As the dividend discount model's worth has become gradually more scrutinized, the FCF has gained popularity as a discounted cash flow (DCF) technique.
This alternative method of valuation is frequently used by analysts in an attempt to determine the value of a company.
Time Warner recently reported strong Q2 earnings that beat analyst estimates. The media conglomerate has revamped its TV business and this has paid dividends. TV income accounts for 70% of Time Warner's operating income right now. Earnings were given an additional boost with the company's major film releases doing extremely well at the box office.
Current EV/FCF Ratio
USD $ in millions
1. From YCharts
2. EV/FCF = Enterprise Value ÷ FCF
= 75,250 ÷ 3,791 = 19.85
Time Warner's EV/FCF is lower than the consumer services industry average and so this media stock is relatively undervalued. Value investors love it when great companies see their stock price temporarily plunge as this signifies a good buying opportunity. And this valuation metric confirms it.
EV/FCF Ratios: Past 5 Years
2. From YCharts
3. EV/FCFF for 2012 = EV ÷ FCFF
= 61,610 ÷ 2,799 = 22.01
It is also extremely useful to compare with the company's past levels of enterprise value to free cash flow in addition to comparing with the average within its industry. Time Warner's 2008 EV/FCF was very attractive. Since then, the entertainment company's EV/FCF ratio has kept increasing until 2012.

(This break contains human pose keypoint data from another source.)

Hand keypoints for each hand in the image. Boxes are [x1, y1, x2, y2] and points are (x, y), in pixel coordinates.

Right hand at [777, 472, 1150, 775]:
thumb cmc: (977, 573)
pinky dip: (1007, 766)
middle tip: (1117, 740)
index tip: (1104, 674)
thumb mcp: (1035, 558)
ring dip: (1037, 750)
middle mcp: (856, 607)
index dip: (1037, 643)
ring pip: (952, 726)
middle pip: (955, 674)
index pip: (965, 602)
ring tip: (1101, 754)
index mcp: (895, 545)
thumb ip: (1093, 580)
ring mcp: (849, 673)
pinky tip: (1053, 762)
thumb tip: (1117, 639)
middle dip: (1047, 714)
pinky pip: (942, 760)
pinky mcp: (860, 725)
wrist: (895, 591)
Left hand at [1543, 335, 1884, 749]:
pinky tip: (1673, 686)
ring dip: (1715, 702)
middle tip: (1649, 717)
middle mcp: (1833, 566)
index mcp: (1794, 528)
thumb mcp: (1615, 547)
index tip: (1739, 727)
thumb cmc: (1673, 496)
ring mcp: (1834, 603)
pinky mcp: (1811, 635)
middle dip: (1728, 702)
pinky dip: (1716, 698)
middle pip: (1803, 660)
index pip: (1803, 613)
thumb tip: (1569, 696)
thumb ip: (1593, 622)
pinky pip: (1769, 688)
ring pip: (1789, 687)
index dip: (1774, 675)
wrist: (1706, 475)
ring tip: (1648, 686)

Using this metric, Time Warner doesn't look particularly attractive. But it must be stated that we are comparing with the mean for the consumer services industry. Let's see how Time Warner does in comparison to its closest rivals.
A step ahead of the Competition
Disney's Media Networks segment, which comprises ESPN, A&E, the Disney Channels, and ABC, had lower advertising revenues, program sales declines and higher costs associated with prime time programming during the previous quarter.

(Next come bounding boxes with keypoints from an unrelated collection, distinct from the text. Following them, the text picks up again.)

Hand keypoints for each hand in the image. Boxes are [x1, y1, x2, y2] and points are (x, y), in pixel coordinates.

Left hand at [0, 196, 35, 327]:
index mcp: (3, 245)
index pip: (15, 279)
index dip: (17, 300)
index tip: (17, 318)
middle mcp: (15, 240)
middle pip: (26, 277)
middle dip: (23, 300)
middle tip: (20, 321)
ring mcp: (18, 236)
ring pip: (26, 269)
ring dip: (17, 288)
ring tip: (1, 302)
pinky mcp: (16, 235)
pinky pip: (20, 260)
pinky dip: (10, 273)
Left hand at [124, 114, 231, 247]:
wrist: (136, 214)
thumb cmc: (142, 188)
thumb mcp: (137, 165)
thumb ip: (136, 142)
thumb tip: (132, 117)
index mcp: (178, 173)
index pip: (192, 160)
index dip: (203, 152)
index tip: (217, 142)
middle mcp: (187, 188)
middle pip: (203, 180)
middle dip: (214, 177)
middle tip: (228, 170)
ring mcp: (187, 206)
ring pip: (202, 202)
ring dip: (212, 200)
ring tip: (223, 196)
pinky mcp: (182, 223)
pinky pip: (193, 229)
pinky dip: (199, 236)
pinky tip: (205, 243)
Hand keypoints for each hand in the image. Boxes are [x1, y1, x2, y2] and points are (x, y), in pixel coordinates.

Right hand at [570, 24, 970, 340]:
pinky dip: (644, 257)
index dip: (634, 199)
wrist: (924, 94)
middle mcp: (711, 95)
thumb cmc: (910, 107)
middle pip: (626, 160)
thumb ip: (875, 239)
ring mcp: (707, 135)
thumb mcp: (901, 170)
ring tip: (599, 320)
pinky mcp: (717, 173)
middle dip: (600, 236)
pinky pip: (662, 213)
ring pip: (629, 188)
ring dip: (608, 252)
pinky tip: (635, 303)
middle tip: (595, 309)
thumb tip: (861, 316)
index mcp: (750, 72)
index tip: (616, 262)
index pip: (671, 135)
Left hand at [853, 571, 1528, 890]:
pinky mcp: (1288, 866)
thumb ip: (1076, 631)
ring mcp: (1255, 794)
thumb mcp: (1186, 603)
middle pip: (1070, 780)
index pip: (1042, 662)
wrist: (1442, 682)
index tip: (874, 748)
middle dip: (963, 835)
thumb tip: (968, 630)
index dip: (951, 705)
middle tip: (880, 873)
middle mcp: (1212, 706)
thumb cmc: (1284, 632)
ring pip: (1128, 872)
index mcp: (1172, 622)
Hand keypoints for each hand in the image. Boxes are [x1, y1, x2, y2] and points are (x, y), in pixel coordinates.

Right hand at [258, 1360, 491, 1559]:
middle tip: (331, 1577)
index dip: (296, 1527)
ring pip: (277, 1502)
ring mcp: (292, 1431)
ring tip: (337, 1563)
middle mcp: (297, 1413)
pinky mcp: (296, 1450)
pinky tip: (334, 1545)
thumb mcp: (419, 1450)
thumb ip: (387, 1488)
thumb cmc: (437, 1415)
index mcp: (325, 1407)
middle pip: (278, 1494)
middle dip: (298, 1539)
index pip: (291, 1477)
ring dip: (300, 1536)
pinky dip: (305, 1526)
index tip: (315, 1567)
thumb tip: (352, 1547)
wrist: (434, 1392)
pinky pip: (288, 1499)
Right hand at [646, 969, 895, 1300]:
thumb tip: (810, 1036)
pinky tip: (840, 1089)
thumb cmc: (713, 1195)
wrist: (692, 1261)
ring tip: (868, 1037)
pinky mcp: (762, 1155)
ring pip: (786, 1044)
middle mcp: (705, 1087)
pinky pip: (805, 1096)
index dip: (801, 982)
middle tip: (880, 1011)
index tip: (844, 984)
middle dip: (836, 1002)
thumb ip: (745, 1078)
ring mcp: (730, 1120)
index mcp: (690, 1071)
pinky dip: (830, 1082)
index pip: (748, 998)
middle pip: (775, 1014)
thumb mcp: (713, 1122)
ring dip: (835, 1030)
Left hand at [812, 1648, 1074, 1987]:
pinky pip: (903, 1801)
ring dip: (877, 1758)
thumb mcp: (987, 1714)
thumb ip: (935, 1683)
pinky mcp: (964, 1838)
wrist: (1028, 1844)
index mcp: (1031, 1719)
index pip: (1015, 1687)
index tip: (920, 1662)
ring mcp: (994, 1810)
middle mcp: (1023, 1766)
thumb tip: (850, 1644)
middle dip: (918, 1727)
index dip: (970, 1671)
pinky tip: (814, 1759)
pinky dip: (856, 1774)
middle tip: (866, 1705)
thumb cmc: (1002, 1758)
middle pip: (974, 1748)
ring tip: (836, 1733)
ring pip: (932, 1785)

But it was Disney's Studio Entertainment segment, that lost some of its spark from the Marvel releases with the disappointment that was the The Lone Ranger, which is projected to cause a loss between $160 - $190M in the fourth quarter.

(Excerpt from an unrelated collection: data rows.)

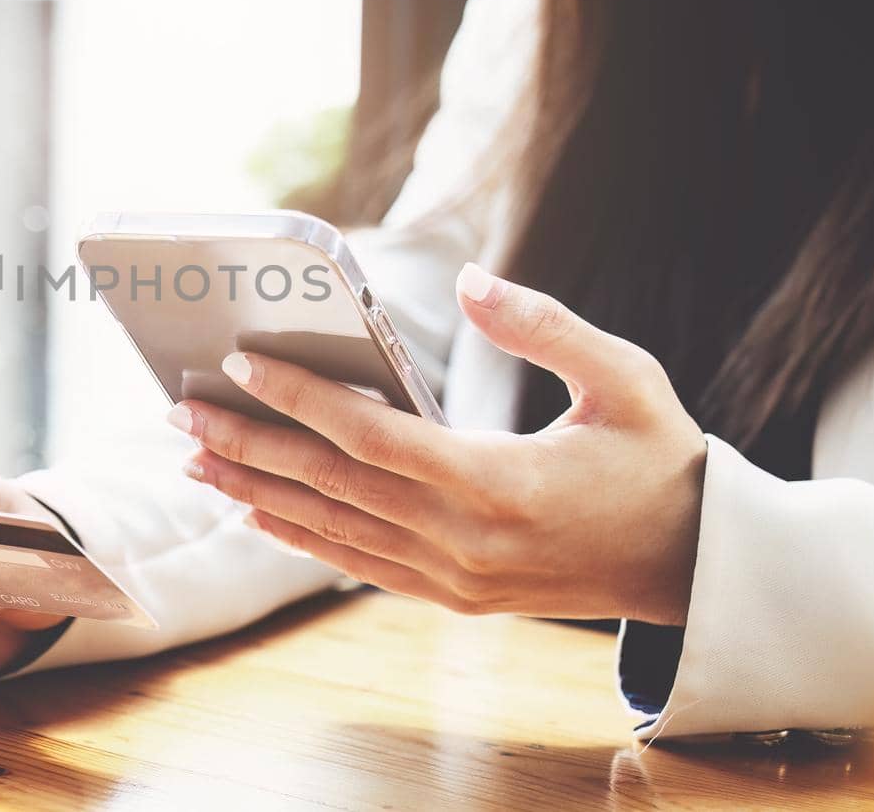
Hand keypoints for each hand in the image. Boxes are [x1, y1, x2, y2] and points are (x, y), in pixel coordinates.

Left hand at [170, 263, 706, 626]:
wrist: (692, 565)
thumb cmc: (661, 461)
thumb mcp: (627, 379)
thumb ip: (546, 327)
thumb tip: (471, 279)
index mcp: (496, 481)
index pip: (370, 434)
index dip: (299, 397)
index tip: (237, 362)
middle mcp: (460, 538)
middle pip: (329, 484)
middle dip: (247, 445)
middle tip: (180, 412)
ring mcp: (451, 576)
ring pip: (330, 530)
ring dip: (256, 492)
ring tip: (194, 461)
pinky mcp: (450, 595)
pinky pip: (356, 563)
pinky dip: (300, 538)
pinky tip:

Not everything was rosy with Fox, either. The global media company boasts international TV networks, which include STAR and Fox Sports Latin America. The TV segment reported a 9% decline in operating income and 7% drop in revenue, as a result of moribund ratings for its worn-out American Idol franchise.
Right now, the company is resting its hopes on Fox Sports 1, its new international premium sports channel, to compete with Disney's ESPN and bolster its worldwide revenue.
As for Fox's Filmed Entertainment division, it seems like there is still some work to be done before it can compete with the likes of Time Warner and Disney.
Let's look at a metric comparison of the three media and entertainment conglomerates.
The proof is in the pudding. The attractive numbers confirm Time Warner's dominance in the years to come.
Conclusion: Time Warner is growing at a very fast rate
Time Warner is no longer the colossal conglomerate that ruled the media and entertainment industry with an iron fist not too long ago. But it still makes for an excellent investment idea as it has reinvented itself by acknowledging that bigger is not always better. Its success offers insights into its efficient management team that is able to change with the times.
Indeed, Time Warner has recognized the age-old saying: people want what they want, when they want it, where they want it, and how they want it!
As long as companies remember this, they will be destined to succeed. This is the reason why Amazon.com, Inc. (NASDAQ:AMZN) was and still is a revolution enabling purchase of books (and just about anything else) online.
Time Warner may lose out to Apple TV and Google Fiber, but it still has the valuable content that these next generation TV providers need. The broadcast rights to NCAA and NBA games will always give Time Warner's TV franchises a competitive edge. Movies and television will continue to be the growth catalysts heading into the future.
Shares still look like a bargain, trading at around 10 times free cash flow. The company is cash-rich and can afford to wait for a payback. Time Warner has shown how smaller can be better; the entertainment company's finances and earning power are better than ever.